Dataset entries
◇ ◇ ◇ ◇

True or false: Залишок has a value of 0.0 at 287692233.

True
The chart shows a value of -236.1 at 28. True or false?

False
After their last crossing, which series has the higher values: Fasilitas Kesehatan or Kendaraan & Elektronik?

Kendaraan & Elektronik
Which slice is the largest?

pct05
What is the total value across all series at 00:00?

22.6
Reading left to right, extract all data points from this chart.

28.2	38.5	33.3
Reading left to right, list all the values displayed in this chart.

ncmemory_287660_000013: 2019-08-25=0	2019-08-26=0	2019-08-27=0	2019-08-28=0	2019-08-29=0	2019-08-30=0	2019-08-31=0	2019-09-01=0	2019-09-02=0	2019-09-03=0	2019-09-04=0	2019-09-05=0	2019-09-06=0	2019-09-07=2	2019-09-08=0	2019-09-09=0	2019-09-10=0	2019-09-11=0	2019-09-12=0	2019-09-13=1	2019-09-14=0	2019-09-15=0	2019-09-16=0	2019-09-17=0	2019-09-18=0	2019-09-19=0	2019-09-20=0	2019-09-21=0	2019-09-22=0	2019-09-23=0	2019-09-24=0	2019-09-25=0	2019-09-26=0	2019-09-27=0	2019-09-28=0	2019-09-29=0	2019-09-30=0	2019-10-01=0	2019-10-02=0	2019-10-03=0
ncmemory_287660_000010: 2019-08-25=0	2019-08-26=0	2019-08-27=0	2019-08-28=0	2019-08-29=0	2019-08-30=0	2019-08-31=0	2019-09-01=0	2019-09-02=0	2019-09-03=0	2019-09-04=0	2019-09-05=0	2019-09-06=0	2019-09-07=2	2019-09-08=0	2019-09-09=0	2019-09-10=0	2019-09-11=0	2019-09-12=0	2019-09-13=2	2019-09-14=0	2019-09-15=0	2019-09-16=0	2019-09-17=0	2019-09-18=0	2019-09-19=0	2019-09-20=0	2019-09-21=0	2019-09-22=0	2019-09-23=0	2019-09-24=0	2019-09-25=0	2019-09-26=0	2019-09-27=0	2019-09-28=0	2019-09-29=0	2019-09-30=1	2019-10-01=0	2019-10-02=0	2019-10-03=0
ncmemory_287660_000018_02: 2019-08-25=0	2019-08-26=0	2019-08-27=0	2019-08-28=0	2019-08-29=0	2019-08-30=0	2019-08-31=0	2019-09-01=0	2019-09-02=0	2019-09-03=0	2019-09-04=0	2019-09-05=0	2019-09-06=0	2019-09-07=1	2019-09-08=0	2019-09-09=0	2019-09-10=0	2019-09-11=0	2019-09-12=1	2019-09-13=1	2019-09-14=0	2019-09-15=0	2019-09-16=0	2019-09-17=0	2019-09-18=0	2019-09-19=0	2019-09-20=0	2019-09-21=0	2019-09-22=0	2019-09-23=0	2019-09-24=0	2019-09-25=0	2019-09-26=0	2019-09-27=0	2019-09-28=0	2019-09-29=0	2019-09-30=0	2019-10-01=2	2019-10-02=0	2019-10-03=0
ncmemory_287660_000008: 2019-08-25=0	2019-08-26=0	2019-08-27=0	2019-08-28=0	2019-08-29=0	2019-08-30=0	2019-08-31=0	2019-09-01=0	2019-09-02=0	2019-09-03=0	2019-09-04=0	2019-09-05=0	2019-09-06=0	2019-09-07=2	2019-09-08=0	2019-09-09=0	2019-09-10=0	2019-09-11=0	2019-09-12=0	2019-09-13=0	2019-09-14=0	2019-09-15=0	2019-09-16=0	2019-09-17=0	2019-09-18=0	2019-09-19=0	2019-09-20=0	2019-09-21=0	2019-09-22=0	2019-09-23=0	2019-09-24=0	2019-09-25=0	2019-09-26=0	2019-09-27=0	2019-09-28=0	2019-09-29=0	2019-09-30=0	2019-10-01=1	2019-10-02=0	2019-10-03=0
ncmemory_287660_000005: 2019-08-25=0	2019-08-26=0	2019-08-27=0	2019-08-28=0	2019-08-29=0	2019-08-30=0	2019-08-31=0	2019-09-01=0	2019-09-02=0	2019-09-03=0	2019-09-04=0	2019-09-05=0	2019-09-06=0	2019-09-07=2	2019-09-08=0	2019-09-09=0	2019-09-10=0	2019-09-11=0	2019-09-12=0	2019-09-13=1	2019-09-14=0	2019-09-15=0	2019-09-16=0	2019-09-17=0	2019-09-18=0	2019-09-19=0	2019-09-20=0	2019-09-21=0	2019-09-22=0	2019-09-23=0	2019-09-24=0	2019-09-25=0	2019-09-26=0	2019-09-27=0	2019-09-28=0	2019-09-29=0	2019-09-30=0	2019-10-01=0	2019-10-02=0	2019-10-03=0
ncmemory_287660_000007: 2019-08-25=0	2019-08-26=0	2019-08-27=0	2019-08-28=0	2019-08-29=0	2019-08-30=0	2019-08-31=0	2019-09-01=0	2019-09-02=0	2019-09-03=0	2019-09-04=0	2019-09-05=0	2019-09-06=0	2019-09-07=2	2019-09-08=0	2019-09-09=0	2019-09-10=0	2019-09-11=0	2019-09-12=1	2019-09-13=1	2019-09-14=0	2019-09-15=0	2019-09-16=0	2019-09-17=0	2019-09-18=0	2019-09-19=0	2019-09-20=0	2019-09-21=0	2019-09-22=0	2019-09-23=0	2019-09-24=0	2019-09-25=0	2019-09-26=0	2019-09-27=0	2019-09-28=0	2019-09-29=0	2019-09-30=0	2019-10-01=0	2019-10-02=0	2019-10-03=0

◇ ◇ ◇ ◇

**WHAT TO PRODUCE:** Copy every item above word for word, without changing anything.

**TASK ANSWER:**
True or false: Залишок has a value of 0.0 at 287692233.

True
The chart shows a value of -236.1 at 28. True or false?

False
After their last crossing, which series has the higher values: Fasilitas Kesehatan or Kendaraan & Elektronik?

Kendaraan & Elektronik
Which slice is the largest?

pct05
What is the total value across all series at 00:00?

22.6
Reading left to right, extract all data points from this chart.

28.2	38.5	33.3
Reading left to right, list all the values displayed in this chart.

ncmemory_287660_000013: 2019-08-25=0	2019-08-26=0	2019-08-27=0	2019-08-28=0	2019-08-29=0	2019-08-30=0	2019-08-31=0	2019-09-01=0	2019-09-02=0	2019-09-03=0	2019-09-04=0	2019-09-05=0	2019-09-06=0	2019-09-07=2	2019-09-08=0	2019-09-09=0	2019-09-10=0	2019-09-11=0	2019-09-12=0	2019-09-13=1	2019-09-14=0	2019-09-15=0	2019-09-16=0	2019-09-17=0	2019-09-18=0	2019-09-19=0	2019-09-20=0	2019-09-21=0	2019-09-22=0	2019-09-23=0	2019-09-24=0	2019-09-25=0	2019-09-26=0	2019-09-27=0	2019-09-28=0	2019-09-29=0	2019-09-30=0	2019-10-01=0	2019-10-02=0	2019-10-03=0
ncmemory_287660_000010: 2019-08-25=0	2019-08-26=0	2019-08-27=0	2019-08-28=0	2019-08-29=0	2019-08-30=0	2019-08-31=0	2019-09-01=0	2019-09-02=0	2019-09-03=0	2019-09-04=0	2019-09-05=0	2019-09-06=0	2019-09-07=2	2019-09-08=0	2019-09-09=0	2019-09-10=0	2019-09-11=0	2019-09-12=0	2019-09-13=2	2019-09-14=0	2019-09-15=0	2019-09-16=0	2019-09-17=0	2019-09-18=0	2019-09-19=0	2019-09-20=0	2019-09-21=0	2019-09-22=0	2019-09-23=0	2019-09-24=0	2019-09-25=0	2019-09-26=0	2019-09-27=0	2019-09-28=0	2019-09-29=0	2019-09-30=1	2019-10-01=0	2019-10-02=0	2019-10-03=0
ncmemory_287660_000018_02: 2019-08-25=0	2019-08-26=0	2019-08-27=0	2019-08-28=0	2019-08-29=0	2019-08-30=0	2019-08-31=0	2019-09-01=0	2019-09-02=0	2019-09-03=0	2019-09-04=0	2019-09-05=0	2019-09-06=0	2019-09-07=1	2019-09-08=0	2019-09-09=0	2019-09-10=0	2019-09-11=0	2019-09-12=1	2019-09-13=1	2019-09-14=0	2019-09-15=0	2019-09-16=0	2019-09-17=0	2019-09-18=0	2019-09-19=0	2019-09-20=0	2019-09-21=0	2019-09-22=0	2019-09-23=0	2019-09-24=0	2019-09-25=0	2019-09-26=0	2019-09-27=0	2019-09-28=0	2019-09-29=0	2019-09-30=0	2019-10-01=2	2019-10-02=0	2019-10-03=0
ncmemory_287660_000008: 2019-08-25=0	2019-08-26=0	2019-08-27=0	2019-08-28=0	2019-08-29=0	2019-08-30=0	2019-08-31=0	2019-09-01=0	2019-09-02=0	2019-09-03=0	2019-09-04=0	2019-09-05=0	2019-09-06=0	2019-09-07=2	2019-09-08=0	2019-09-09=0	2019-09-10=0	2019-09-11=0	2019-09-12=0	2019-09-13=0	2019-09-14=0	2019-09-15=0	2019-09-16=0	2019-09-17=0	2019-09-18=0	2019-09-19=0	2019-09-20=0	2019-09-21=0	2019-09-22=0	2019-09-23=0	2019-09-24=0	2019-09-25=0	2019-09-26=0	2019-09-27=0	2019-09-28=0	2019-09-29=0	2019-09-30=0	2019-10-01=1	2019-10-02=0	2019-10-03=0
ncmemory_287660_000005: 2019-08-25=0	2019-08-26=0	2019-08-27=0	2019-08-28=0	2019-08-29=0	2019-08-30=0	2019-08-31=0	2019-09-01=0	2019-09-02=0	2019-09-03=0	2019-09-04=0	2019-09-05=0	2019-09-06=0	2019-09-07=2	2019-09-08=0	2019-09-09=0	2019-09-10=0	2019-09-11=0	2019-09-12=0	2019-09-13=1	2019-09-14=0	2019-09-15=0	2019-09-16=0	2019-09-17=0	2019-09-18=0	2019-09-19=0	2019-09-20=0	2019-09-21=0	2019-09-22=0	2019-09-23=0	2019-09-24=0	2019-09-25=0	2019-09-26=0	2019-09-27=0	2019-09-28=0	2019-09-29=0	2019-09-30=0	2019-10-01=0	2019-10-02=0	2019-10-03=0
ncmemory_287660_000007: 2019-08-25=0	2019-08-26=0	2019-08-27=0	2019-08-28=0	2019-08-29=0	2019-08-30=0	2019-08-31=0	2019-09-01=0	2019-09-02=0	2019-09-03=0	2019-09-04=0	2019-09-05=0	2019-09-06=0	2019-09-07=2	2019-09-08=0	2019-09-09=0	2019-09-10=0	2019-09-11=0	2019-09-12=1	2019-09-13=1	2019-09-14=0	2019-09-15=0	2019-09-16=0	2019-09-17=0	2019-09-18=0	2019-09-19=0	2019-09-20=0	2019-09-21=0	2019-09-22=0	2019-09-23=0	2019-09-24=0	2019-09-25=0	2019-09-26=0	2019-09-27=0	2019-09-28=0	2019-09-29=0	2019-09-30=0	2019-10-01=0	2019-10-02=0	2019-10-03=0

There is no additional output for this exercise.